Best Practice: Domain-Driven Authorization
The authorization subscription above uses business domain language: action: "read" and resource.type: "patient_record". This follows Domain-Driven Design principles - policies should speak your business’s ubiquitous language, not implementation details like HTTP verbs or URLs.
In practice, a PEP in a REST API would translate infrastructure operations into domain concepts before requesting authorization:
GET /api/patients/123 becomes {action: "read", resource: {type: "patient_record", patientId: 123}}
This keeps policies independent of technology choices - the same policies work whether you use REST, GraphQL, gRPC, or direct database access.
Quick Start vs. Production
While you can use technical subscriptions (action: "HTTP:GET", resource: "https://...") for rapid prototyping, domain-driven subscriptions are strongly recommended for production systems.
Domain-Driven Access Control
Policy Coupling: Technical subscriptions lead to technical policies. If your subscription uses action: "HTTP:GET", your policies must check action == "HTTP:GET". Change from REST to GraphQL? All policies break. Domain subscriptions decouple policies from infrastructure.
Business Communication: Domain policies like action == "read" can be reviewed by compliance officers and business analysts. Technical policies like action =~ "^(GET|POST).*" cannot. Domain language enables collaboration with non-technical stakeholders.
Testable Business Rules: Tests express business intent rather than technical details. Compare: “Can cardiologists read cardiology records?” vs. “Does GET /api/patients/123 with header X-Role:cardiologist return 200?”
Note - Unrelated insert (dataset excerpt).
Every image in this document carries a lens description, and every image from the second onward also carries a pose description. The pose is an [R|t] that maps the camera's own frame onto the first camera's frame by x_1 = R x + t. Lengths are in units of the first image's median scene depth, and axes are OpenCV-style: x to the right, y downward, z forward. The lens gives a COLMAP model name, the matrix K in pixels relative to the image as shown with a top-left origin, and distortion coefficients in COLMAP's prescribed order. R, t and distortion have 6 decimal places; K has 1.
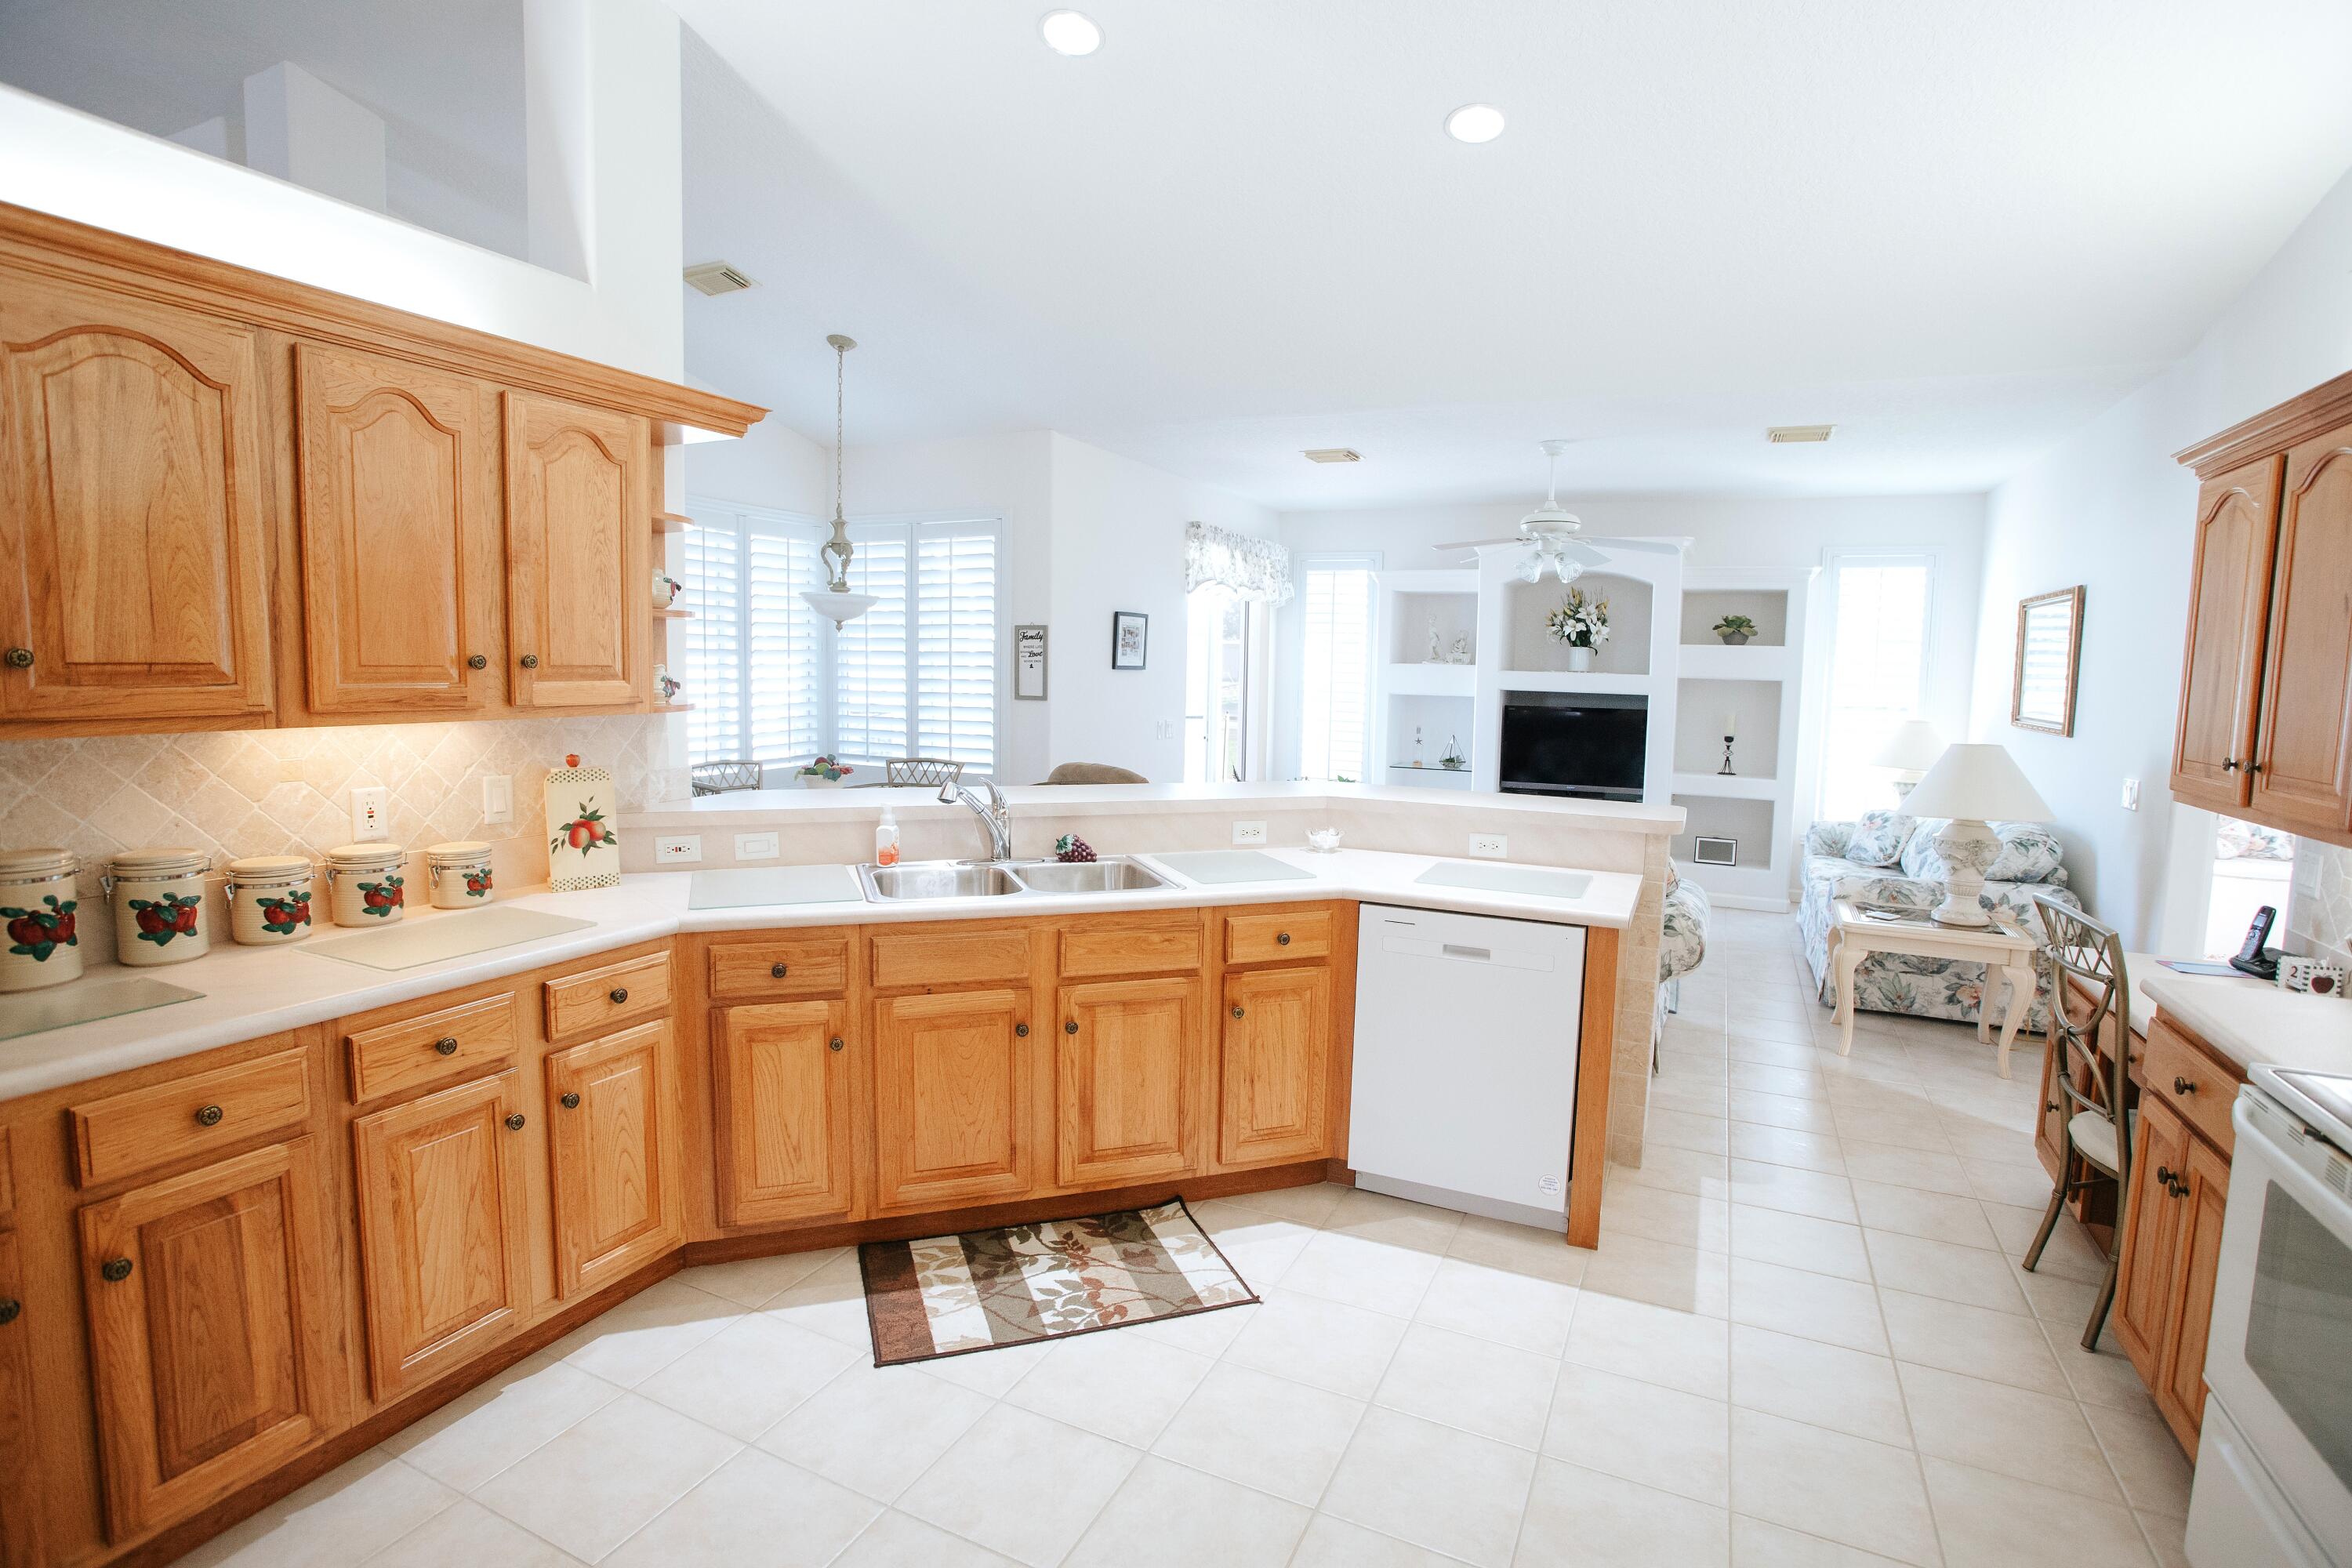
lens RADIAL K [[1125.0, 0, 1181.8], [0, 1125.0, 771.5], [0, 0, 1]] dist [-0.040293, 0.000520]
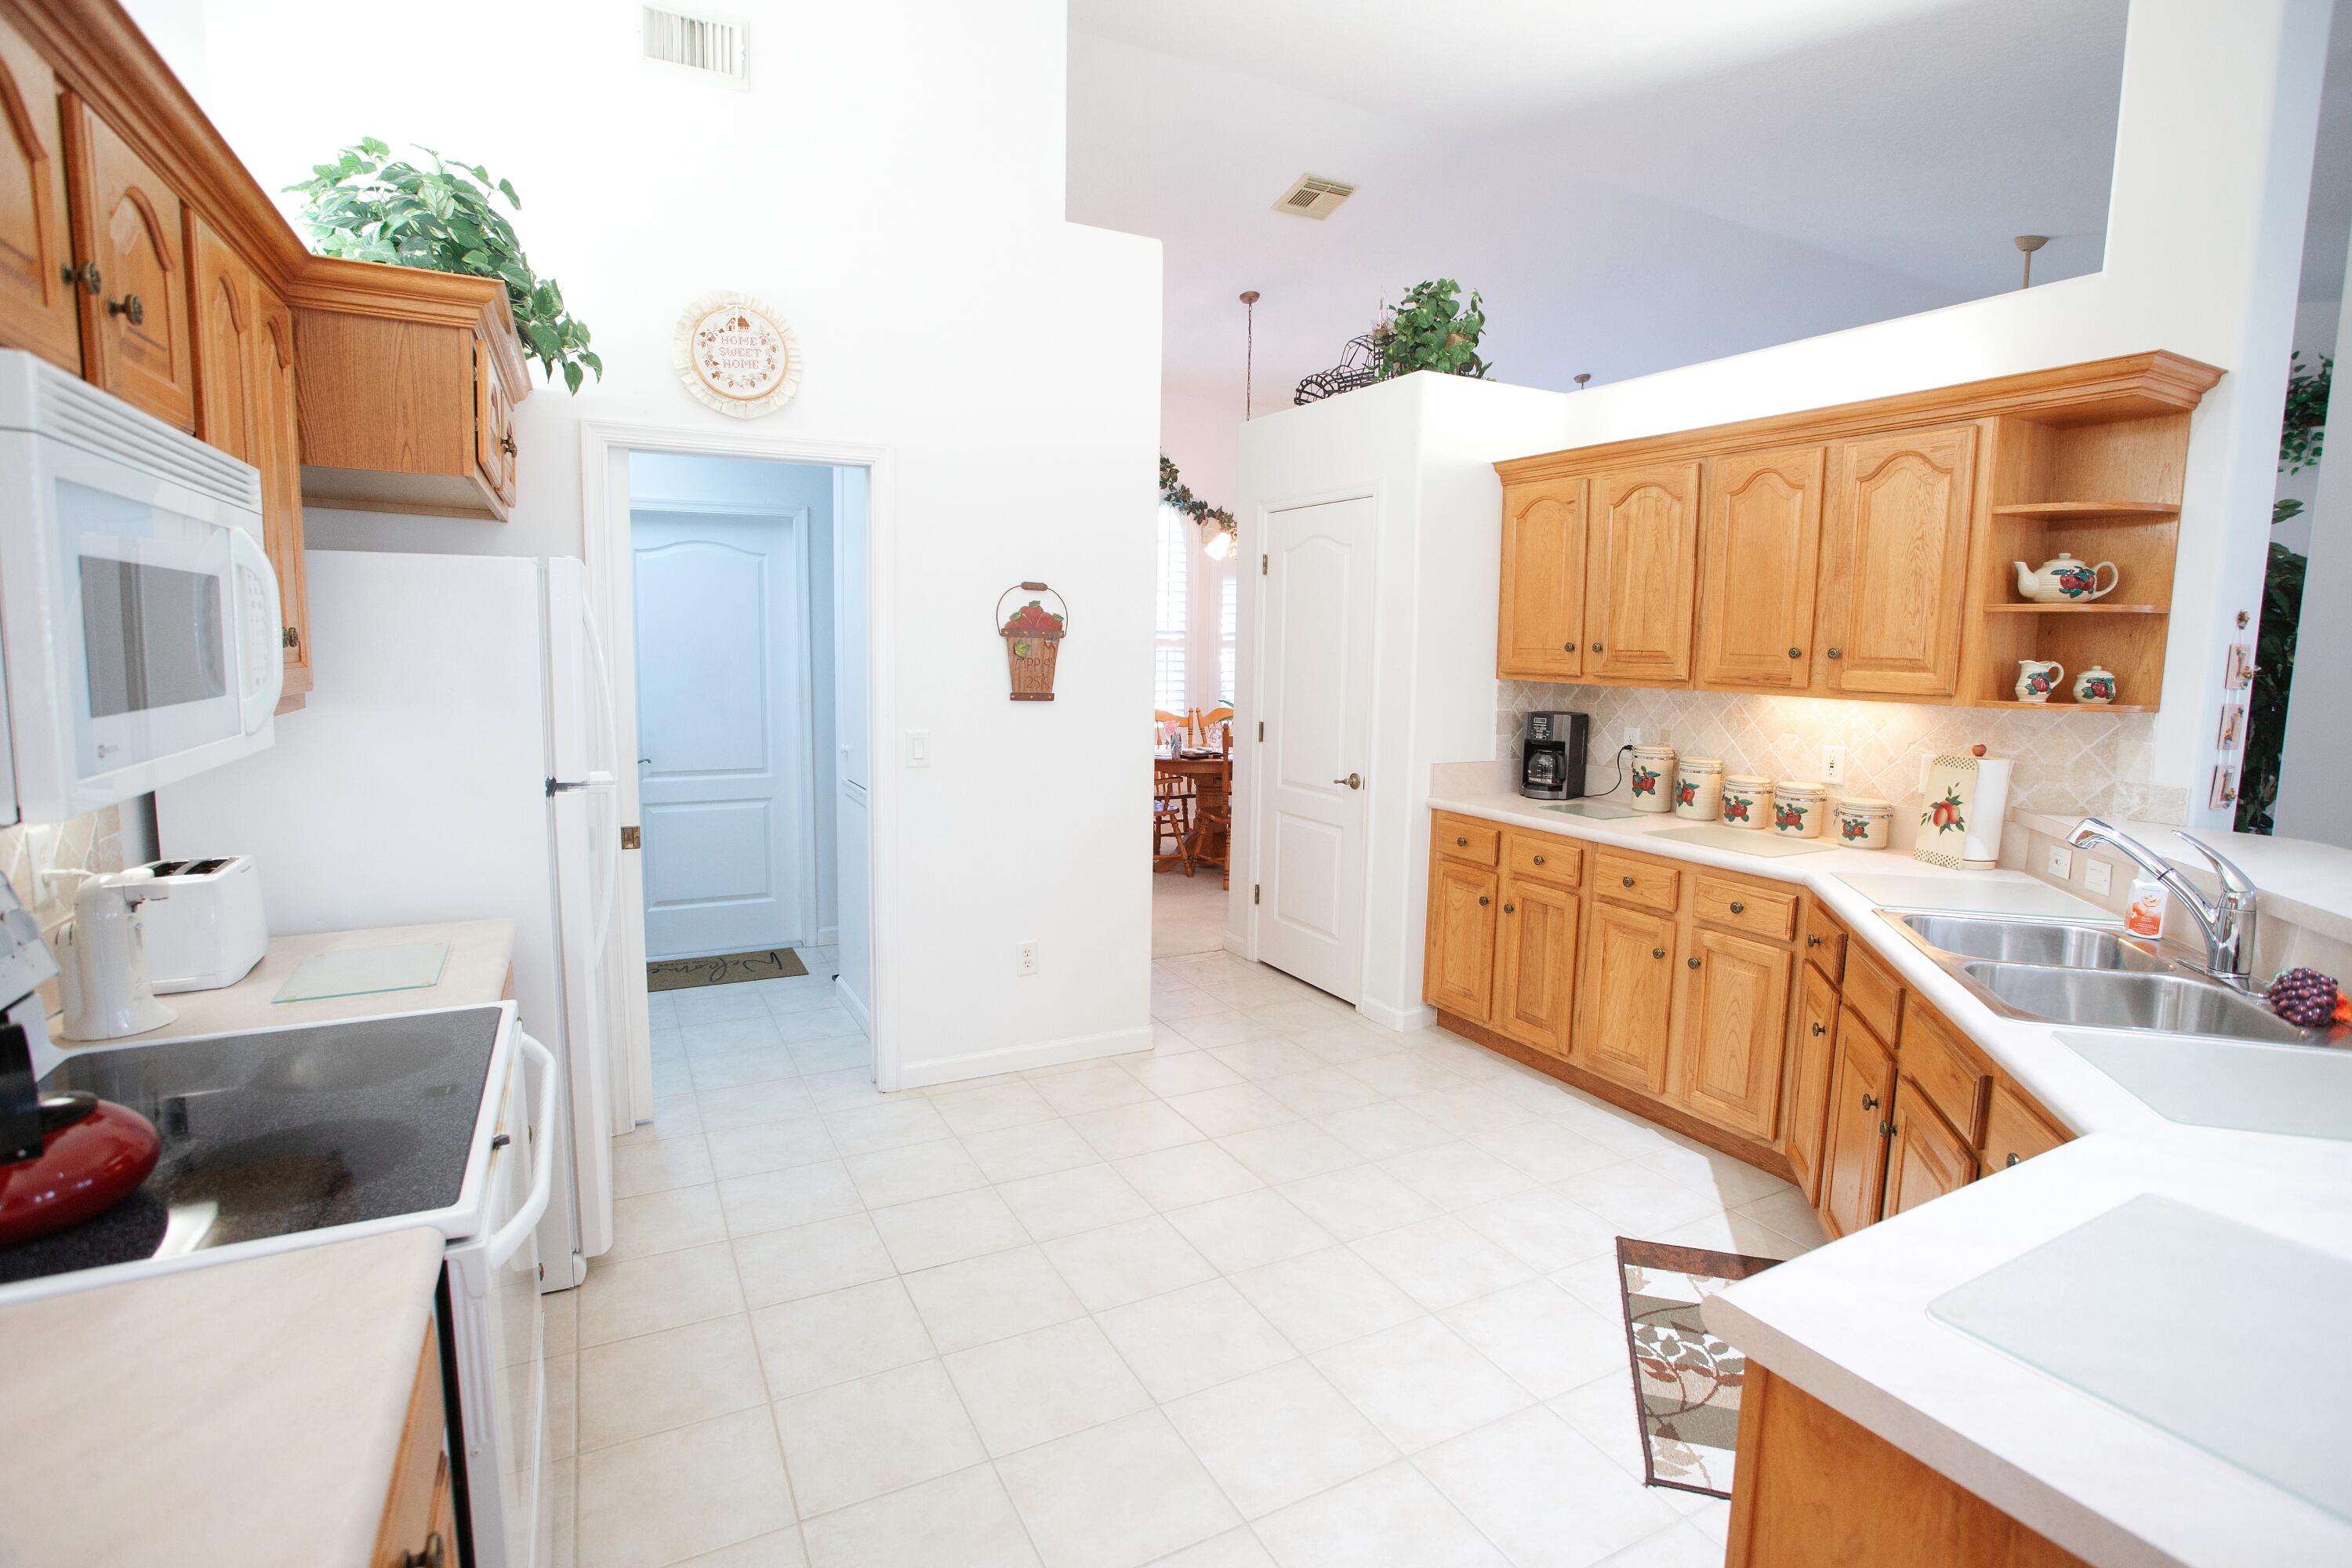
lens RADIAL K [[1125.0, 0, 1181.8], [0, 1125.0, 771.5], [0, 0, 1]] dist [-0.040293, 0.000520]
pose [[-0.600527, 0.064543, -0.796995, 0.856042], [-0.103679, 0.982037, 0.157649, -0.087232], [0.792854, 0.177305, -0.583049, 1.142795]]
Technology Independence: The same policies work across REST APIs, GraphQL endpoints, gRPC services, message queues, or direct database access. Migrate infrastructure without touching policies.
Example: Policy Evolution
Technical subscription leads to technical policy:
permit action =~ "^GET" & resource =~ "^https://medical\.org/api/patients/.*";
Domain subscription -> Domain policy:
permit action == "read" & resource.type == "patient_record";
Staying with the domain-driven variant typically will make communication with domain stakeholders, e.g., compliance officer, easier.
Recommendation: Use technical subscriptions for rapid prototyping and making first steps in SAPL, but migrate to domain-driven subscriptions before production deployment.